Acacia auratiflora, commonly known as the orange-flowered wattle, is a species of flowering plant in the family Fabaceae and is endemic to a restricted part of Western Australia. It is a shrub with narrowly elliptic phyllodes, spherical spikes of golden-yellow flowers, and densely hairy pods.

==Description==
Acacia auratiflora is a spreading shrub that typically grows to a height of 0.3–1 m, its branchlets covered with golden or white hairs. Its phyllodes are leathery, pale green, 20–40 mm long and 3–7 mm wide with a hooked tip. The flowers are golden-yellow and arranged in a spherical head in axils, each head with 32 to 42 flowers and 6–7 mm in diameter on a peduncle mostly 1–2 mm long. Flowering mostly occurs from August to October, and the pods are densely covered with golden-yellow hairs.

==Taxonomy==
Acacia auratiflora was first formally described in 1999 by the botanists Richard Sumner Cowan and Bruce Maslin in the journal Nuytsia from specimens collected by Mary Tindale about 35 km east of Lake Grace in 1973. The specific epithet (auratiflora) means 'golden flowers', referring to the colour of the flower parts and the hairs on them.

==Distribution==
This species of wattle grows in sand, clay or loam in open scrub in plains and wet depressions that can form ephemeral ponds, between Lake Grace and Newdegate in the Mallee bioregion of Western Australia. A total of 15 populations were recorded during a survey in 2009 with a total of 1,200 mature plants over an area of 390 km2. The species is found amongst open shrub mallee communities or low Eucalyptus salubris woodlands with Melaleuca thickets.

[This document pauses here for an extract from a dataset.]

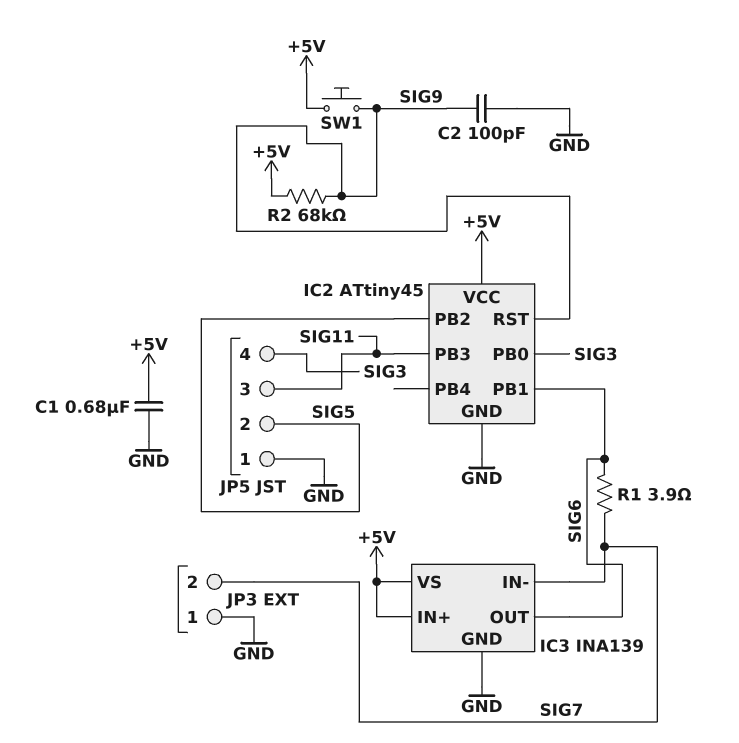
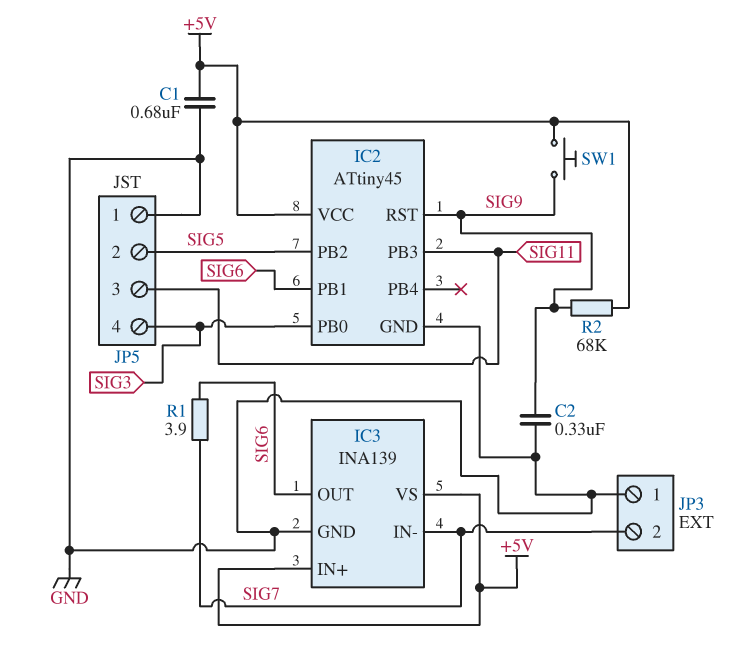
C2: 100pF (GND, SIG9) -> 330nF (GND, SIG9)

Associated species include many species of Eucalyptus, Melaleuca uncinata, M. adnata, M. lateriflor, Grevillia huegelii and Phebalium filifolium.

==Conservation status==
Acacia auratiflora is listed as "endangered" under the Australian Government Environment Protection and Biodiversity Conservation Act 1999 and as "Threatened" under the Biodiversity Conservation Act 2016.